There is an illuminating set of pie charts in Maps of Time (Figure 8.1) on this, taken from Livi-bacci, A Concise History of World Population

It shows that 68% of all humans who have ever lived did so between 10,000 B.P. and 250 BP. 20% have lived in the last 250 years. 12% lived before the agrarian era.

11Feicht
Jun 6, 2009, 2:04 am

That is mind boggling.

12stellarexplorer
Jun 6, 2009, 4:42 am

I thought so too. I haven't stopped thinking about it since.

There is another chart along with it that is also interesting in its own right.

It shows the number of years lived for each era, the Paleolithic, the Agrarian, and the Modern/industrial, ie the last 250 years.

The results:
Paleolithic 9%
Agrarian 62%
Modern 29%

The differences from the first set of numbers stem from the increase in life expectancies in the modern era.

13Garp83
Jun 6, 2009, 10:31 pm

Yeah these charts in Maps if Time are extremely provocative. The first time I ebcountered these specific charts I remember just staring at them for quite a few minutes, letting it sink in.
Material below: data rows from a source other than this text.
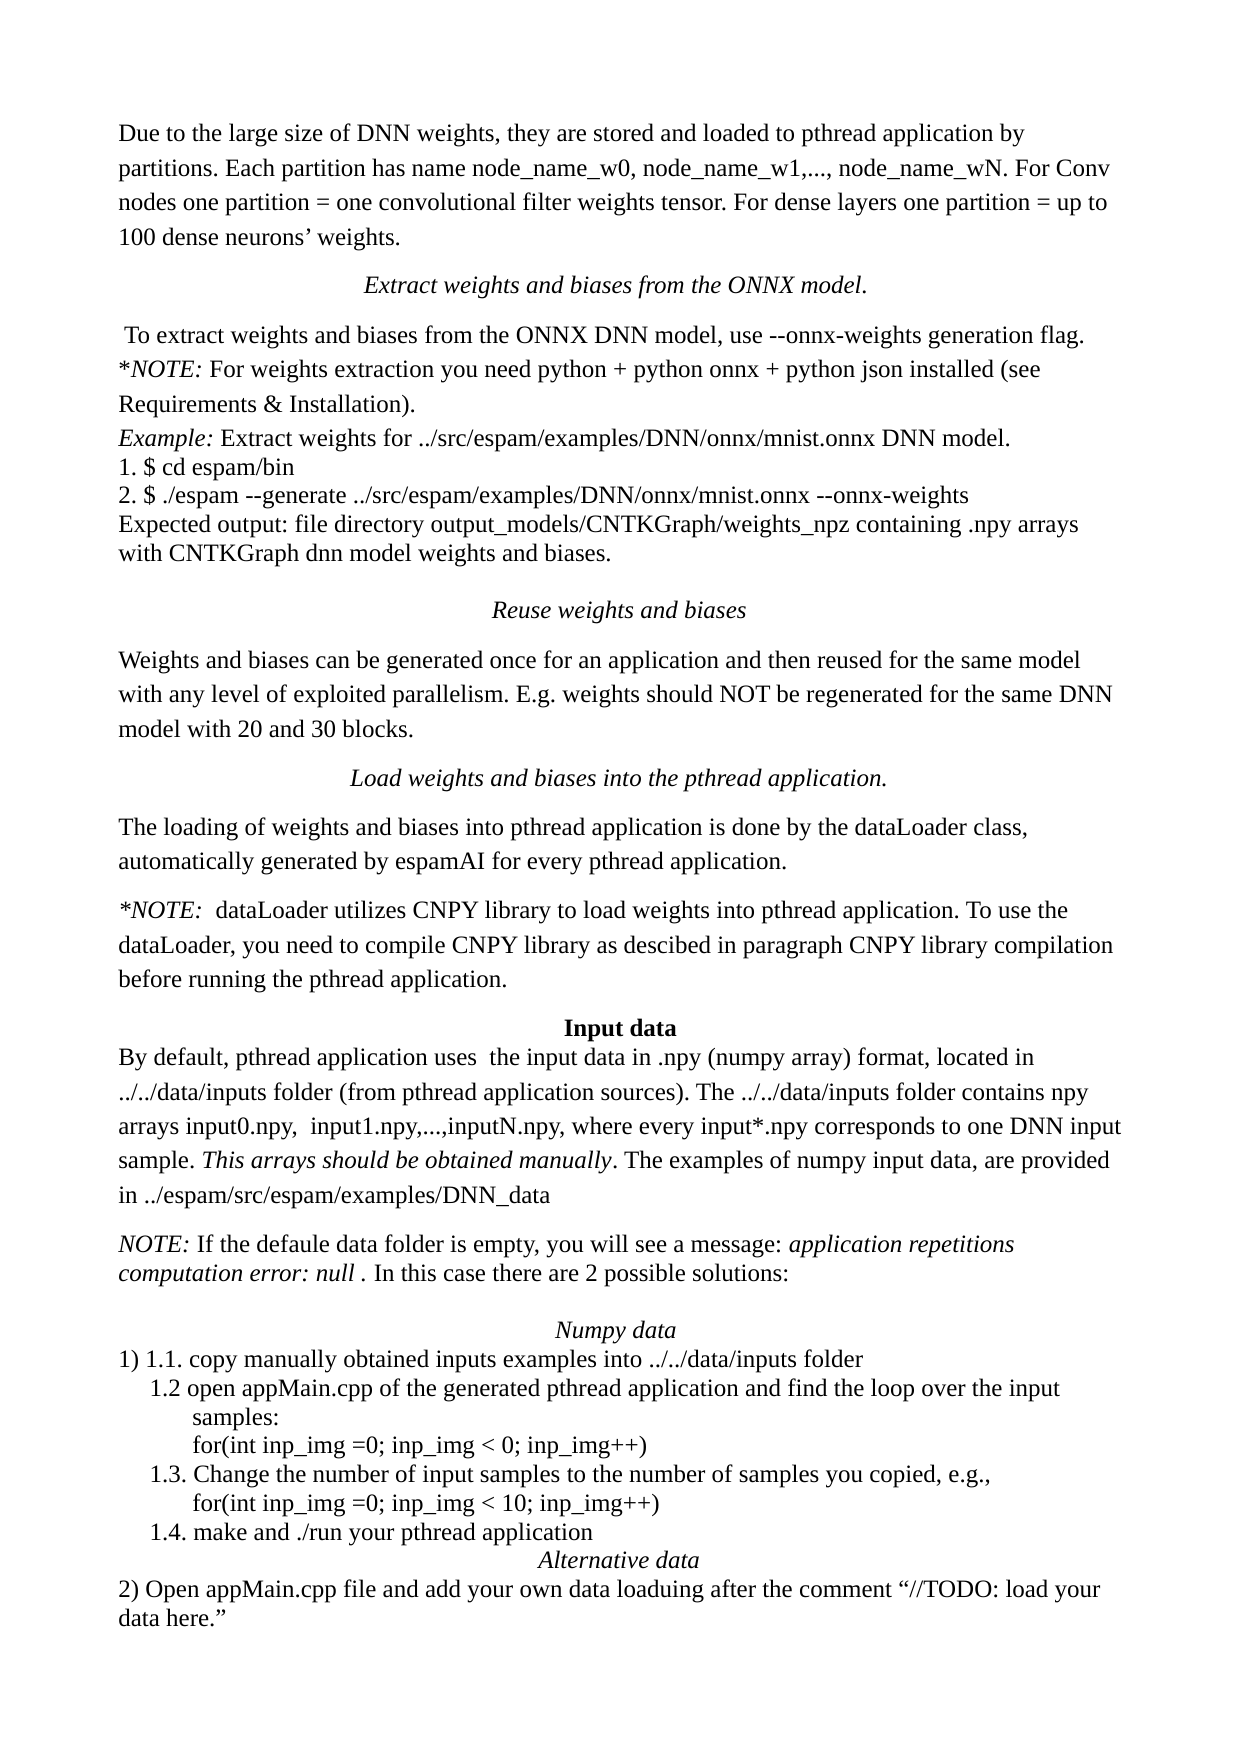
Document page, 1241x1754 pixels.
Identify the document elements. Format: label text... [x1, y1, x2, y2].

text 1. $ cd espam/bin [118, 452, 1122, 481]
text for(int inp_img =0; inp_img < 10; inp_img++) [118, 1488, 1122, 1517]
text 2) Open appMain.cpp file and add your own data loaduing after the comment “//TODO: load your data here.” [118, 1574, 1122, 1632]
text 1.3. Change the number of input samples to the number of samples you copied, e.g., [118, 1459, 1122, 1488]
text Reuse weights and biases [118, 596, 1122, 624]
text Due to the large size of DNN weights, they are stored and loaded to pthread application by partitions. Each partition has name node_name_w0, node_name_w1,..., node_name_wN. For Conv nodes one partition = one convolutional filter weights tensor. For dense layers one partition = up to 100 dense neurons’ weights. [118, 118, 1122, 250]
text for(int inp_img =0; inp_img < 0; inp_img++) [118, 1430, 1122, 1459]
text 1.2 open appMain.cpp of the generated pthread application and find the loop over the input samples: [118, 1373, 1122, 1430]
text 1.4. make and ./run your pthread application [118, 1517, 1122, 1545]
text By default, pthread application uses the input data in .npy (numpy array) format, located in ../../data/inputs folder (from pthread application sources). The ../../data/inputs folder contains npy arrays input0.npy, input1.npy,...,inputN.npy, where every input*.npy corresponds to one DNN input sample. This arrays should be obtained manually. The examples of numpy input data, are provided in ../espam/src/espam/examples/DNN_data [118, 1042, 1122, 1209]
text NOTE: If the defaule data folder is empty, you will see a message: application repetitions computation error: null . In this case there are 2 possible solutions: [118, 1229, 1122, 1287]
text Weights and biases can be generated once for an application and then reused for the same model with any level of exploited parallelism. E.g. weights should NOT be regenerated for the same DNN model with 20 and 30 blocks. [118, 645, 1122, 742]
text Alternative data [118, 1545, 1122, 1574]
text Load weights and biases into the pthread application. [118, 763, 1122, 791]
text Input data [118, 1013, 1122, 1042]
text *NOTE: dataLoader utilizes CNPY library to load weights into pthread application. To use the dataLoader, you need to compile CNPY library as descibed in paragraph CNPY library compilation before running the pthread application. [118, 895, 1122, 993]
text Expected output: file directory output_models/CNTKGraph/weights_npz containing .npy arrays with CNTKGraph dnn model weights and biases. [118, 509, 1122, 567]
text 2. $ ./espam --generate ../src/espam/examples/DNN/onnx/mnist.onnx --onnx-weights [118, 481, 1122, 509]
text Numpy data [118, 1315, 1122, 1344]
text 1) 1.1. copy manually obtained inputs examples into ../../data/inputs folder [118, 1344, 1122, 1373]
text Example: Extract weights for ../src/espam/examples/DNN/onnx/mnist.onnx DNN model. [118, 423, 1122, 452]
text To extract weights and biases from the ONNX DNN model, use --onnx-weights generation flag. [118, 320, 1122, 348]
text *NOTE: For weights extraction you need python + python onnx + python json installed (see Requirements & Installation). [118, 354, 1122, 417]
text Extract weights and biases from the ONNX model. [118, 271, 1122, 299]
text The loading of weights and biases into pthread application is done by the dataLoader class, automatically generated by espamAI for every pthread application. [118, 812, 1122, 875]
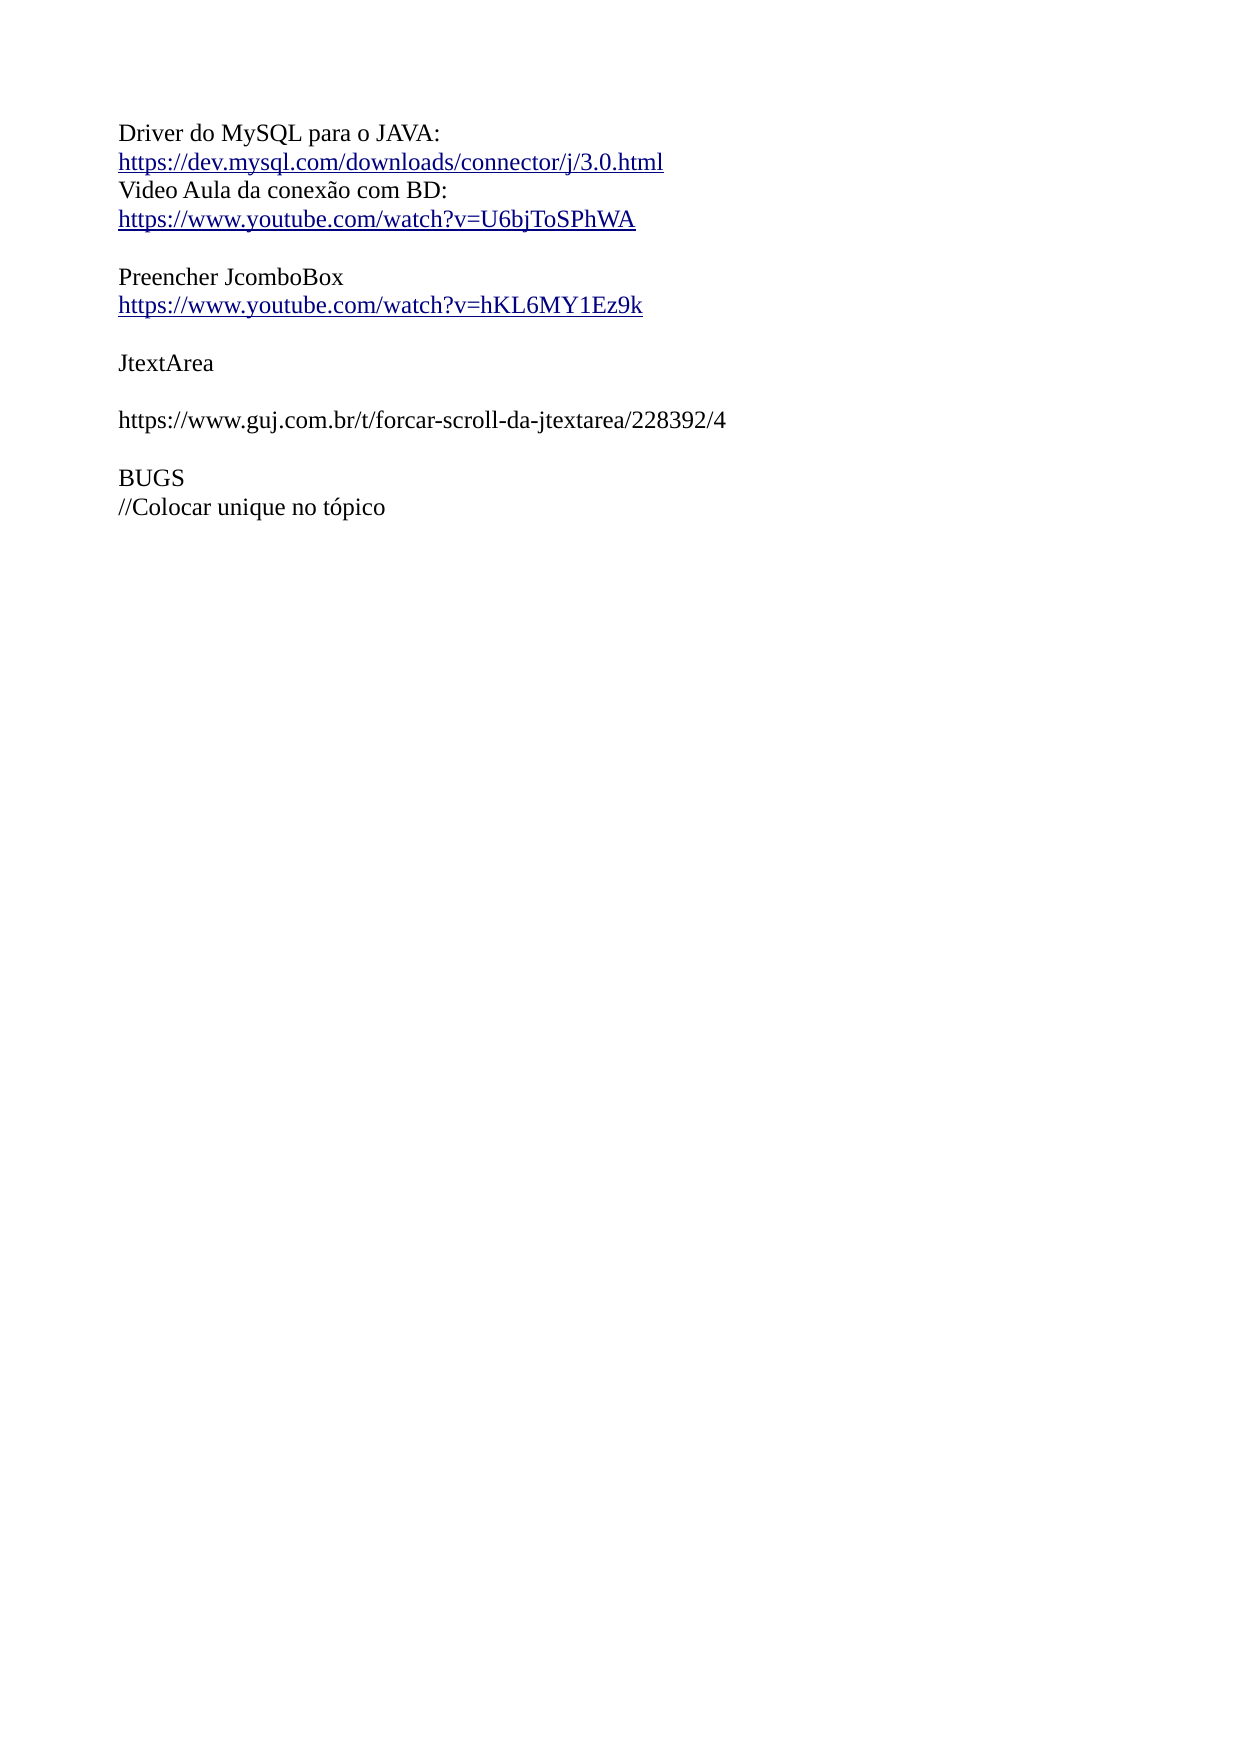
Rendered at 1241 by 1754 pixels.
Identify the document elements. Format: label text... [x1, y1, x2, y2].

text https://www.guj.com.br/t/forcar-scroll-da-jtextarea/228392/4 [118, 406, 1122, 434]
text https://www.youtube.com/watch?v=hKL6MY1Ez9k [118, 291, 1122, 319]
text Video Aula da conexão com BD: [118, 176, 1122, 204]
text BUGS [118, 463, 1122, 492]
text https://dev.mysql.com/downloads/connector/j/3.0.html [118, 147, 1122, 176]
text https://www.youtube.com/watch?v=U6bjToSPhWA [118, 204, 1122, 233]
text Preencher JcomboBox [118, 262, 1122, 291]
text JtextArea [118, 348, 1122, 377]
text //Colocar unique no tópico [118, 492, 1122, 521]
text Driver do MySQL para o JAVA: [118, 118, 1122, 147]
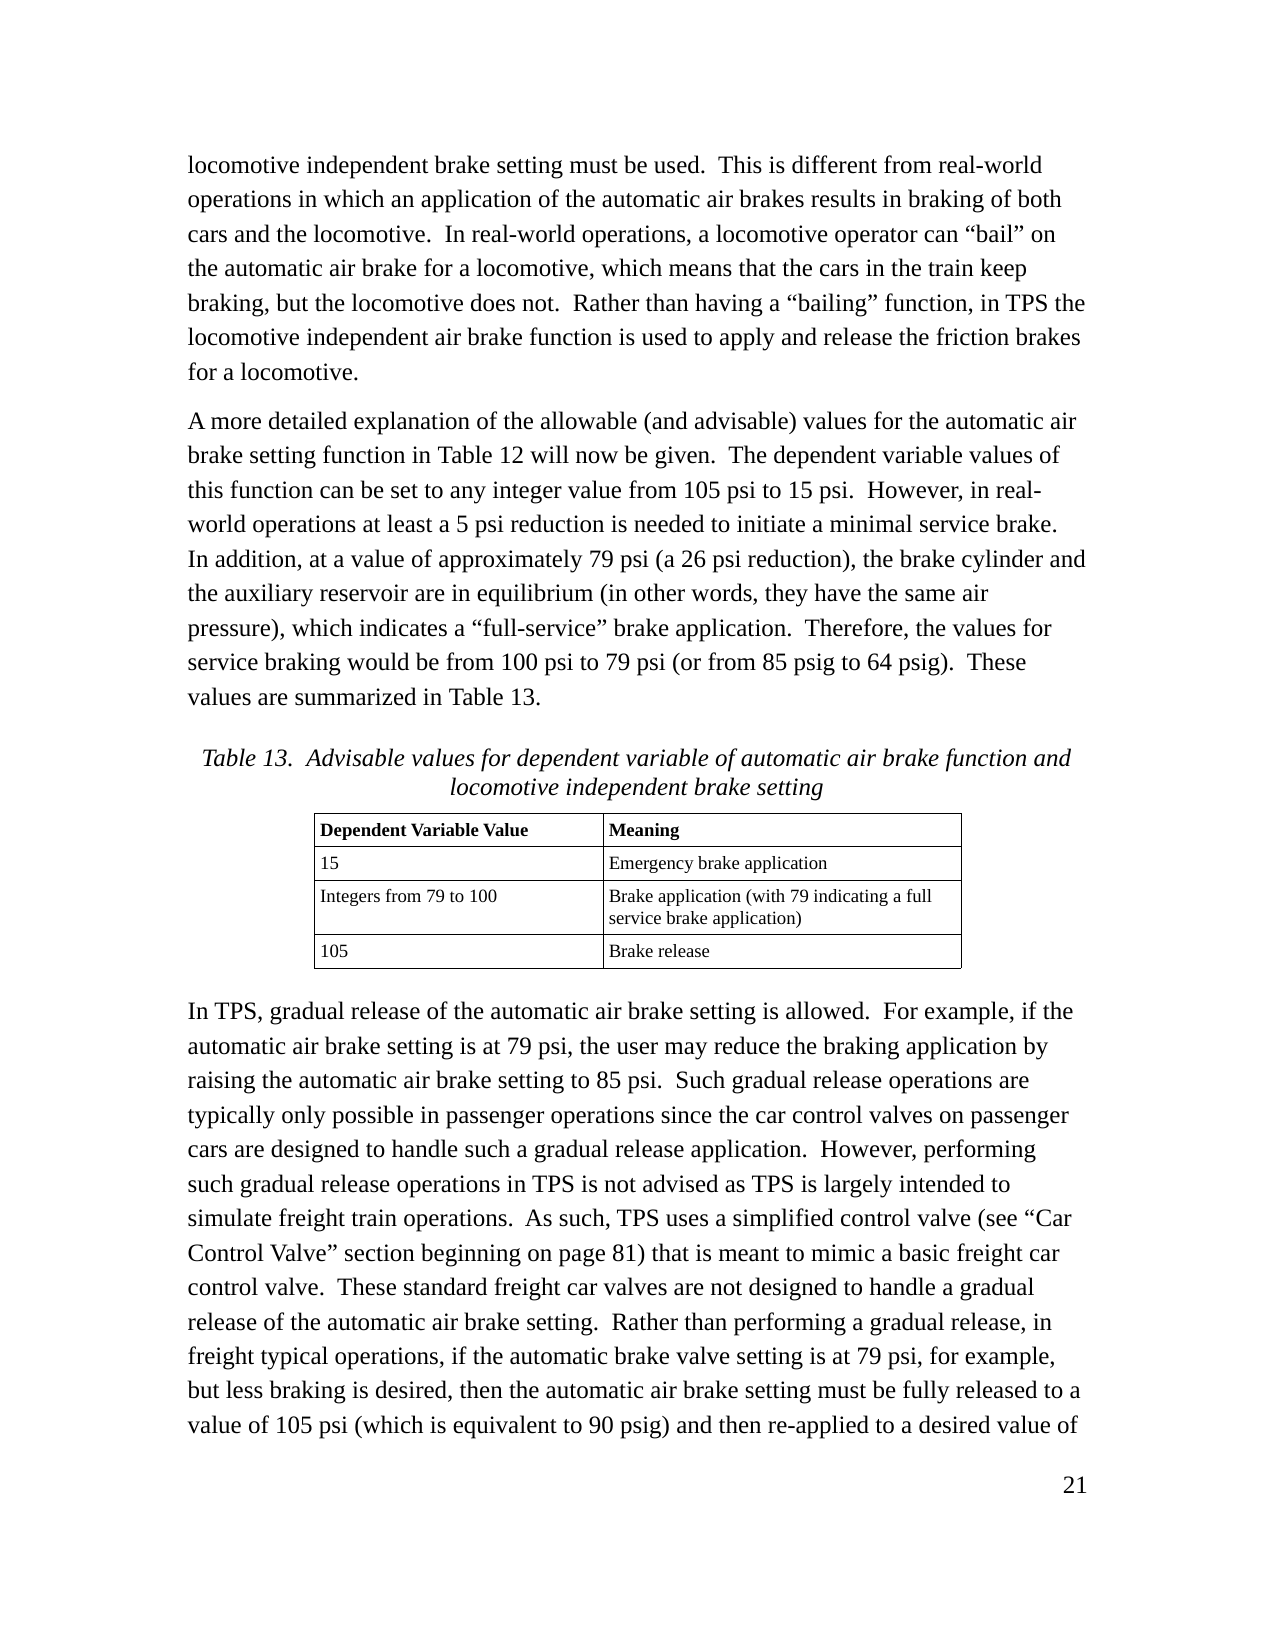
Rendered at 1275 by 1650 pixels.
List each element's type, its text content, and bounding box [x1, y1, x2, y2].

table_cell Brake release [604, 935, 961, 967]
table_cell Emergency brake application [604, 847, 961, 879]
table_cell 15 [315, 847, 603, 879]
table_cell Integers from 79 to 100 [315, 881, 603, 934]
text In TPS, gradual release of the automatic air brake setting is allowed. For example, if the automatic air brake setting is at 79 psi, the user may reduce the braking application by raising the automatic air brake setting to 85 psi. Such gradual release operations are typically only possible in passenger operations since the car control valves on passenger cars are designed to handle such a gradual release application. However, performing such gradual release operations in TPS is not advised as TPS is largely intended to simulate freight train operations. As such, TPS uses a simplified control valve (see “Car Control Valve” section beginning on page 80) that is meant to mimic a basic freight car control valve. These standard freight car valves are not designed to handle a gradual release of the automatic air brake setting. Rather than performing a gradual release, in freight typical operations, if the automatic brake valve setting is at 79 psi, for example, but less braking is desired, then the automatic air brake setting must be fully released to a value of 105 psi (which is equivalent to 90 psig) and then re-applied to a desired value of 85 psi, for example. [187, 996, 1087, 1439]
table_cell 105 [315, 935, 603, 967]
table_cell Brake application (with 79 indicating a full service brake application) [604, 881, 961, 934]
table_header Meaning [604, 814, 961, 846]
table_header Dependent Variable Value [315, 814, 603, 846]
text A more detailed explanation of the allowable (and advisable) values for the automatic air brake setting function in Table 12 will now be given. The dependent variable values of this function can be set to any integer value from 105 psi to 15 psi. However, in real-world operations at least a 5 psi reduction is needed to initiate a minimal service brake. In addition, at a value of approximately 79 psi (a 26 psi reduction), the brake cylinder and the auxiliary reservoir are in equilibrium (in other words, they have the same air pressure), which indicates a “full-service” brake application. Therefore, the values for service braking would be from 100 psi to 79 psi (or from 85 psig to 64 psig). These values are summarized in Table 13. [187, 406, 1087, 711]
text Table 13. Advisable values for dependent variable of automatic air brake function and locomotive independent brake setting [187, 743, 1087, 801]
text locomotive independent brake setting must be used. This is different from real-world operations in which an application of the automatic air brakes results in braking of both cars and the locomotive. In real-world operations, a locomotive operator can “bail” on the automatic air brake for a locomotive, which means that the cars in the train keep braking, but the locomotive does not. Rather than having a “bailing” function, in TPS the locomotive independent air brake function is used to apply and release the friction brakes for a locomotive. [187, 150, 1087, 386]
When I finish the Teach Co. course, I may re-read the book, but I know if nothing else I'll look at the charts again.

14JulianneArdianLee
Jun 8, 2009, 9:42 am


#4
I just finished reading a nineteen-century post-apocalyptic novel called "The Purple Cloud." It was entertaining enough, but plainly was written by a guy who had no clue about how food was produced, preserved, and prepared. The last-man-on-earth protagonist had the same amount of leisure time as would an upper-class English gentleman, and food just seemed to materialize on his table. For twenty years.